Work instructions:
Leaving out all pictures, reproduce the entries below exactly, from the first line through the line that contains "abandonar una prescripción médica, con".
═══ Recorded data ═══
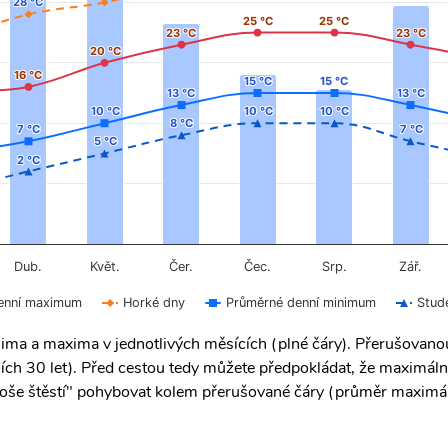
28 °C
28 °C
25 °C
25 °C
25 °C
25 °C
23 °C
23 °C
23 °C
23 °C
20 °C
20 °C
16 °C
16 °C
15 °C
15 °C
15 °C
15 °C
13 °C
13 °C
13 °C
13 °C
10 °C
10 °C
10 °C
10 °C
10 °C
10 °C
8 °C
8 °C
7 °C
7 °C
7 °C
7 °C
5 °C
5 °C
2 °C
2 °C
Čer.
Čec.
Dub.
Květ.
Srp.
Zář.
enní maximum
Horké dny
Průměrné denní minimum
Stud
ima a maxima v jednotlivých měsících (plné čáry). Přerušovan
ích 30 let). Před cestou tedy můžete předpokládat, že maximáln
 "troše štěstí" pohybovat kolem přerušované čáry (průměr maximál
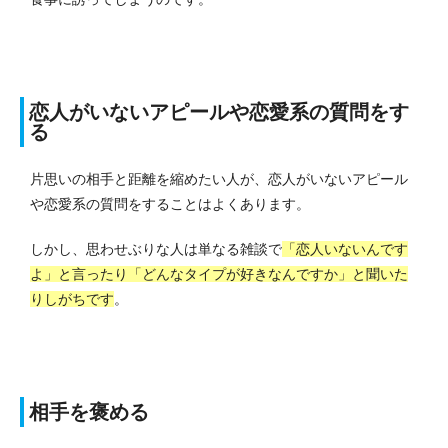
恋人がいないアピールや恋愛系の質問をす
る
片思いの相手と距離を縮めたい人が、恋人がいないアピール
や恋愛系の質問をすることはよくあります。
しかし、思わせぶりな人は単なる雑談で
「恋人いないんです
よ」と言ったり「どんなタイプが好きなんですか」と聞いた
りしがちです
。
相手を褒める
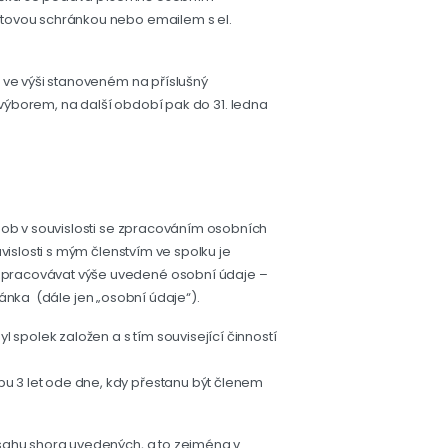
atovou schránkou nebo emailem s el.
 ve výši stanoveném na příslušný
tí výborem, na další období pak do 31. ledna
sob v souvislosti se zpracováním osobních
islosti s mým členstvím ve spolku je
zpracovávat výše uvedené osobní údaje –
ránka (dále jen „osobní údaje“).
spolek založen a s tím související činností
 3 let ode dne, kdy přestanu být členem
sahu shora uvedených, a to zejména v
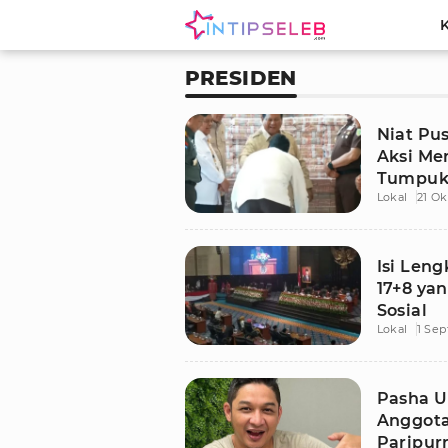
PRESIDEN
Niat Pu
Aksi Me
Tumpuka
Lokal
21 Ok
Ngakak!
Isi Len
17+8 yan
Sosial
Lokal
1 Se
Pasha U
Anggota
Paripur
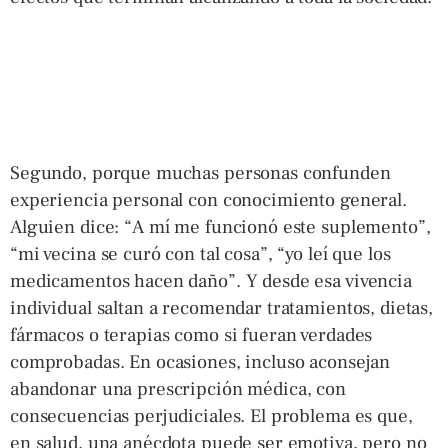
Segundo, porque muchas personas confunden
experiencia personal con conocimiento general.
Alguien dice: “A mí me funcionó este suplemento”,
“mi vecina se curó con tal cosa”, “yo leí que los
medicamentos hacen daño”. Y desde esa vivencia
individual saltan a recomendar tratamientos, dietas,
fármacos o terapias como si fueran verdades
comprobadas. En ocasiones, incluso aconsejan
abandonar una prescripción médica, con
consecuencias perjudiciales. El problema es que,
en salud, una anécdota puede ser emotiva, pero no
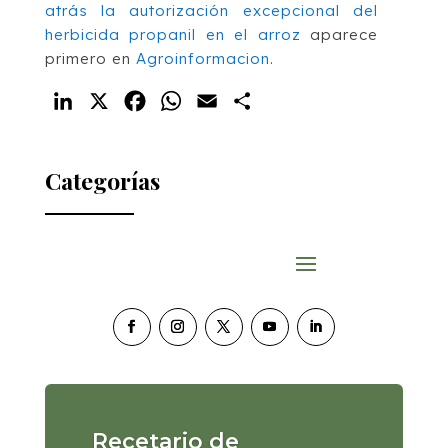
atrás la autorización excepcional del
herbicida propanil en el arroz
aparece
primero en
Agroinformacion
.
LinkedIn
X
Facebook
WhatsApp
Email
Compartir
Categorías
Recetario de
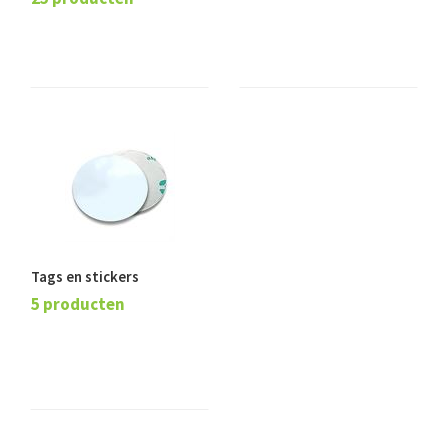
Tags en stickers
5 producten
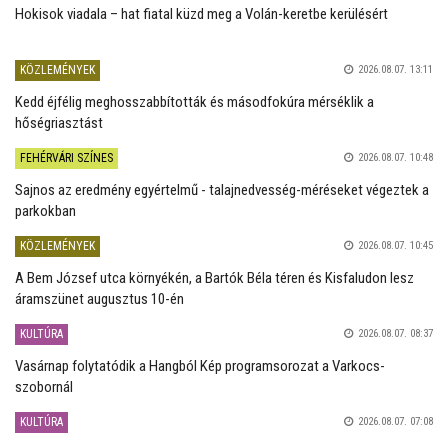
Hokisok viadala – hat fiatal küzd meg a Volán-keretbe kerülésért
KÖZLEMÉNYEK
2026.08.07. 13:11
Kedd éjfélig meghosszabbították és másodfokúra mérséklik a
hőségriasztást
FEHÉRVÁRI SZÍNES
2026.08.07. 10:48
Sajnos az eredmény egyértelmű - talajnedvesség-méréseket végeztek a
parkokban
KÖZLEMÉNYEK
2026.08.07. 10:45
A Bem József utca környékén, a Bartók Béla téren és Kisfaludon lesz
áramszünet augusztus 10-én
KULTÚRA
2026.08.07. 08:37
Vasárnap folytatódik a Hangból Kép programsorozat a Varkocs-
szobornál
KULTÚRA
2026.08.07. 07:08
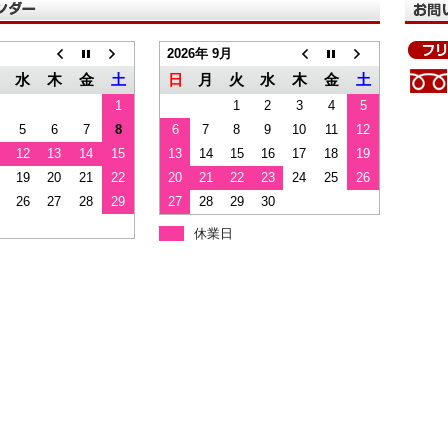
2026年 9月
水
木
金
土
日
月
火
水
木
金
土
1
1
2
3
4
5
5
6
7
8
6
7
8
9
10
11
12
12
13
14
15
13
14
15
16
17
18
19
19
20
21
22
20
21
22
23
24
25
26
26
27
28
29
27
28
29
30
休業日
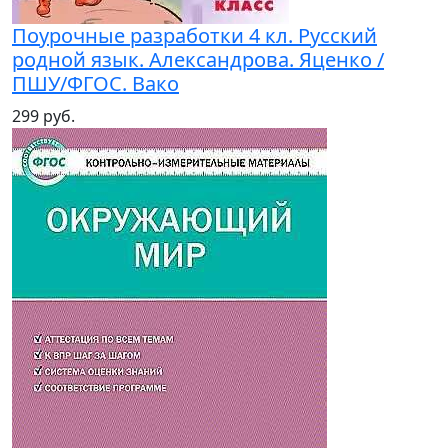
Поурочные разработки 4 кл. Русский
родной язык. Александрова. Яценко /
ПШУ/ФГОС. Вако
299 руб.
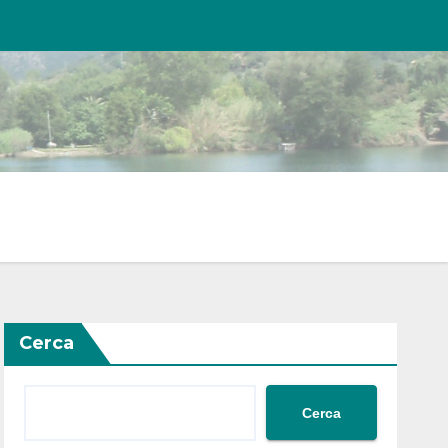
Cerca
Cerca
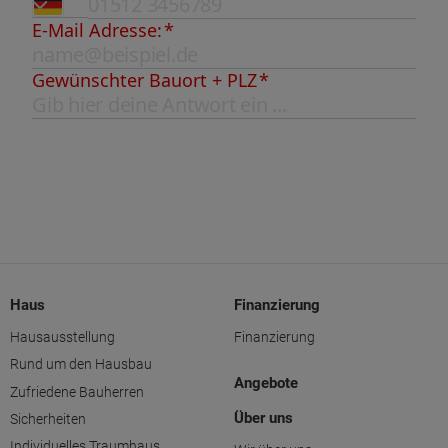
Haus
Finanzierung
Hausausstellung
Finanzierung
Rund um den Hausbau
Angebote
Zufriedene Bauherren
Über uns
Sicherheiten
Individuelles Traumhaus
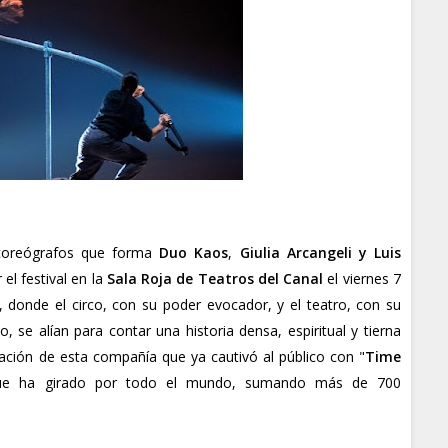
 coreógrafos que forma
Duo Kaos
,
Giulia Arcangeli y Luis
el festival en la
Sala Roja de Teatros del Canal
el viernes 7
, donde el circo, con su poder evocador, y el teatro, con su
 se alían para contar una historia densa, espiritual y tierna
eación de esta compañía que ya cautivó al público con "
Time
 que ha girado por todo el mundo, sumando más de 700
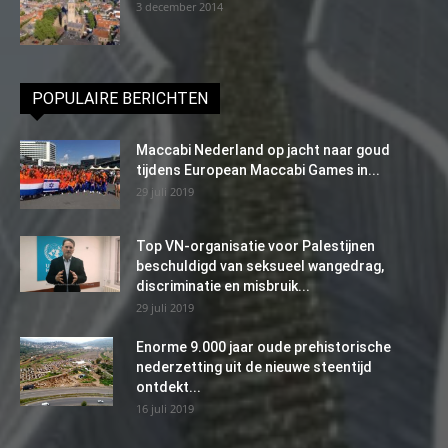
3 december 2014
POPULAIRE BERICHTEN
Maccabi Nederland op jacht naar goud
tijdens European Maccabi Games in...
29 juli 2019
Top VN-organisatie voor Palestijnen
beschuldigd van seksueel wangedrag,
discriminatie en misbruik...
29 juli 2019
Enorme 9.000 jaar oude prehistorische
nederzetting uit de nieuwe steentijd
ontdekt...
16 juli 2019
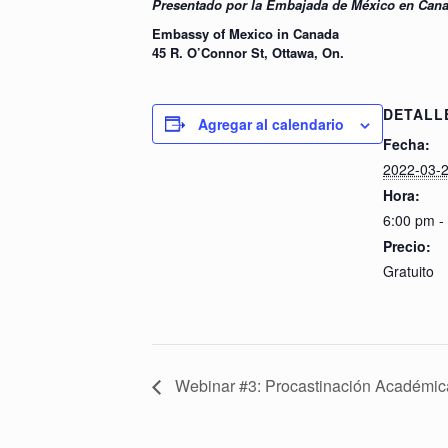
Presentado por la Embajada de México en Cana
Embassy of Mexico in Canada
45 R. O’Connor St, Ottawa, On.
DETALL
Agregar al calendario
Fecha:
2022-03-
Hora:
6:00 pm -
Precio:
Gratuito
Webinar #3: Procastinación Académica, 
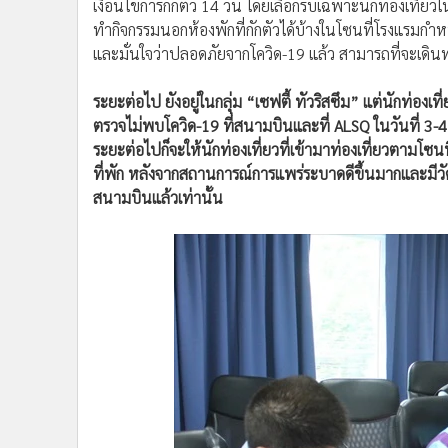
เงื่อนไขการกักตัว 14 วัน โดยเลือกรับเฉพาะนักท่องเที่ยว
ทำกิจกรรมนอกห้องพักที่กักตัวได้บ้างในโซนที่โรงแรมกำห
และมั่นใจว่าปลอดภัยจากโควิด-19 แล้ว สามารถที่จะเดินท
ระยะต่อไป ยังอยู่ในกลุ่ม “เซฟตี้ ทัวริสซึม” แต่นักท่องเที
ตรวจไม่พบโควิด-19 ที่สนามบินและที่ ALSQ ในวันที่ 3-
ระยะต่อไปก็จะให้นักท่องเที่ยวที่เข้ามาท่องเที่ยวตามโ
ที่พัก หลังจากสถานการณ์การแพร่ระบาดดีขึ้นมากและมีวัค
สนามบินแล้วเท่านั้น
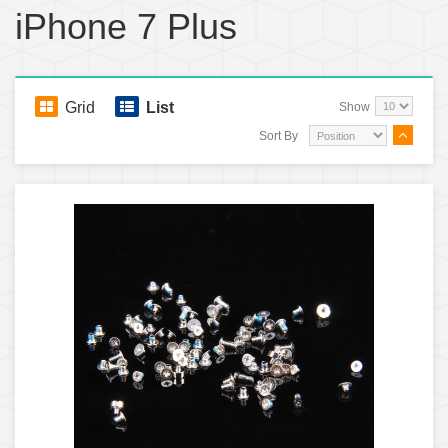
iPhone 7 Plus
Grid
List
Show
Sort By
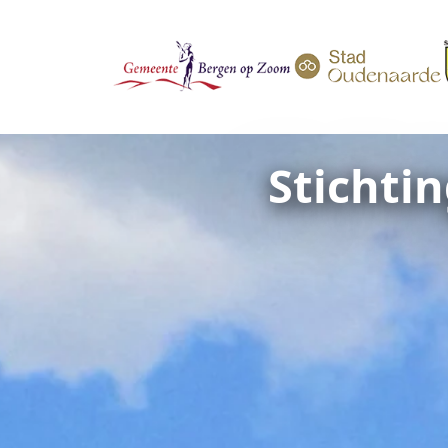
Stichti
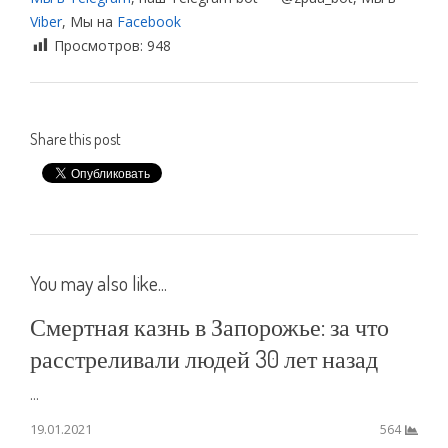
Viber
, Мы на
Facebook
Просмотров:
948
Share this post
You may also like...
Смертная казнь в Запорожье: за что
расстреливали людей 30 лет назад
...
19.01.2021
564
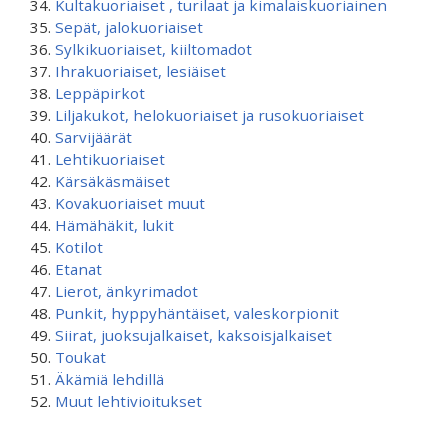
Kultakuoriaiset , turilaat ja kimalaiskuoriainen
Sepät, jalokuoriaiset
Sylkikuoriaiset, kiiltomadot
Ihrakuoriaiset, lesiäiset
Leppäpirkot
Liljakukot, helokuoriaiset ja rusokuoriaiset
Sarvijäärät
Lehtikuoriaiset
Kärsäkäsmäiset
Kovakuoriaiset muut
Hämähäkit, lukit
Kotilot
Etanat
Lierot, änkyrimadot
Punkit, hyppyhäntäiset, valeskorpionit
Siirat, juoksujalkaiset, kaksoisjalkaiset
Toukat
Äkämiä lehdillä
Muut lehtivioitukset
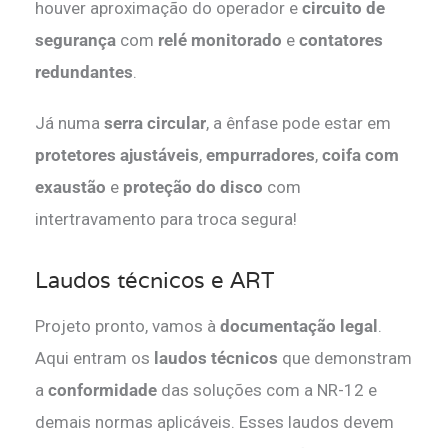
houver aproximação do operador e
circuito de
segurança
com
relé monitorado
e
contatores
redundantes
.
Já numa
serra circular
, a ênfase pode estar em
protetores ajustáveis
,
empurradores
,
coifa com
exaustão
e
proteção do disco
com
intertravamento para troca segura!
Laudos técnicos e ART
Projeto pronto, vamos à
documentação legal
.
Aqui entram os
laudos técnicos
que demonstram
a
conformidade
das soluções com a NR-12 e
demais normas aplicáveis. Esses laudos devem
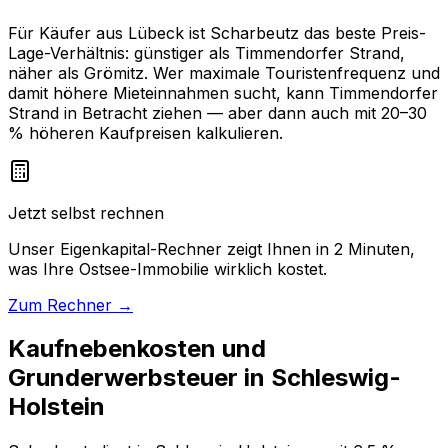
Für Käufer aus Lübeck ist Scharbeutz das beste Preis-
Lage-Verhältnis: günstiger als Timmendorfer Strand,
näher als Grömitz. Wer maximale Touristenfrequenz und
damit höhere Mieteinnahmen sucht, kann Timmendorfer
Strand in Betracht ziehen — aber dann auch mit 20–30
% höheren Kaufpreisen kalkulieren.
Jetzt selbst rechnen
Unser Eigenkapital-Rechner zeigt Ihnen in 2 Minuten,
was Ihre Ostsee-Immobilie wirklich kostet.
Zum Rechner →
Kaufnebenkosten und
Grunderwerbsteuer in Schleswig-
Holstein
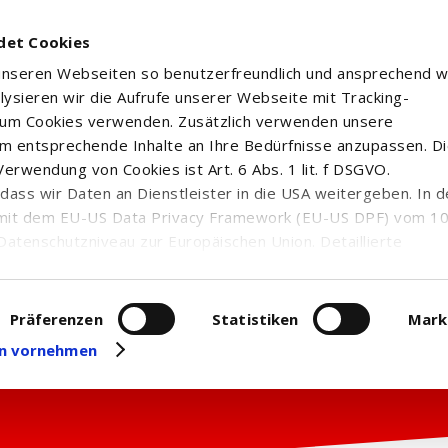
det Cookies
 unseren Webseiten so benutzerfreundlich und ansprechend w
alysieren wir die Aufrufe unserer Webseite mit Tracking-
rum Cookies verwenden. Zusätzlich verwenden unsere
m entsprechende Inhalte an Ihre Bedürfnisse anzupassen. D
erwendung von Cookies ist Art. 6 Abs. 1 lit. f DSGVO.
n, dass wir Daten an Dienstleister in die USA weitergeben. In 
mit dem EU-US Data Privacy Framework (EU-US DPF) vom 10. 
Datenschutzniveau zur Europäischen Union. Detaillierte
ei uns eingesetzten Cookies und deren Funktion, Hinweise zu
erarbeitung personenbezogener Daten und die Datenverarbe
uf unserer Seite zum
Datenschutz
. Dort können Sie Ihre
Präferenzen
Statistiken
Mark
eit widerrufen oder anpassen.
gen vornehmen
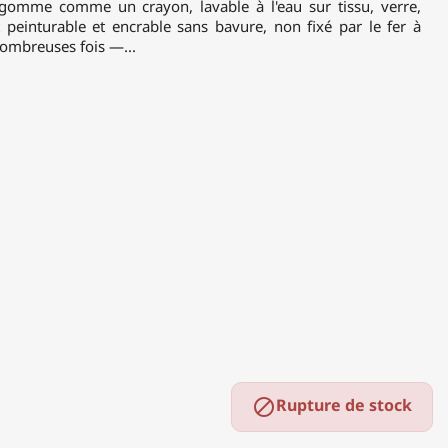
a gomme comme un crayon, lavable à l'eau sur tissu, verre,
 peinturable et encrable sans bavure, non fixé par le fer à
nombreuses fois —...
Rupture de stock

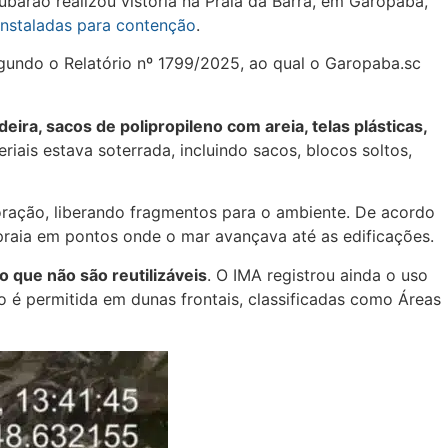
arão realizou vistoria na Praia da Barra, em Garopaba,
instaladas para contenção
.
egundo o Relatório nº 1799/2025, ao qual o Garopaba.sc
eira, sacos de polipropileno com areia, telas plásticas,
riais estava soterrada, incluindo sacos, blocos soltos,
oração, liberando fragmentos para o ambiente. De acordo
a praia em pontos onde o mar avançava até as edificações.
o que não são reutilizáveis
. O IMA registrou ainda o uso
ão é permitida em dunas frontais, classificadas como Áreas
═══
Result of this exercise:
28 °C
28 °C
25 °C
25 °C
25 °C
25 °C
23 °C
23 °C
23 °C
23 °C
20 °C
20 °C
16 °C
16 °C
15 °C
15 °C
15 °C
15 °C
13 °C
13 °C
13 °C
13 °C
10 °C
10 °C
10 °C
10 °C
10 °C
10 °C
8 °C
8 °C
7 °C
7 °C
7 °C
7 °C
5 °C
5 °C
2 °C
2 °C
Čer.
Čec.
Dub.
Květ.
Srp.
Zář.
enní maximum
Horké dny
Průměrné denní minimum
Stud
ima a maxima v jednotlivých měsících (plné čáry). Přerušovan
ích 30 let). Před cestou tedy můžete předpokládat, že maximáln
 "troše štěstí" pohybovat kolem přerušované čáry (průměr maximál
恋人がいないアピールや恋愛系の質問をす
る
片思いの相手と距離を縮めたい人が、恋人がいないアピール
や恋愛系の質問をすることはよくあります。
しかし、思わせぶりな人は単なる雑談で
「恋人いないんです
よ」と言ったり「どんなタイプが好きなんですか」と聞いた
りしがちです
。
相手を褒める
atovou schránkou nebo emailem s el.
 ve výši stanoveném na příslušný
tí výborem, na další období pak do 31. ledna
sob v souvislosti se zpracováním osobních
islosti s mým členstvím ve spolku je
zpracovávat výše uvedené osobní údaje –
ránka (dále jen „osobní údaje“).
spolek založen a s tím související činností
 3 let ode dne, kdy přestanu být členem
sahu shora uvedených, a to zejména v
PRESIDEN
Niat Pu
Aksi Me
Tumpuka
Lokal
21 Ok
Ngakak!
Isi Len
17+8 yan
Sosial
Lokal
1 Se
Pasha U
Anggota
Paripur
Segundo, porque muchas personas confunden
experiencia personal con conocimiento general.
Alguien dice: “A mí me funcionó este suplemento”,
“mi vecina se curó con tal cosa”, “yo leí que los
medicamentos hacen daño”. Y desde esa vivencia
individual saltan a recomendar tratamientos, dietas,
fármacos o terapias como si fueran verdades
comprobadas. En ocasiones, incluso aconsejan
abandonar una prescripción médica, con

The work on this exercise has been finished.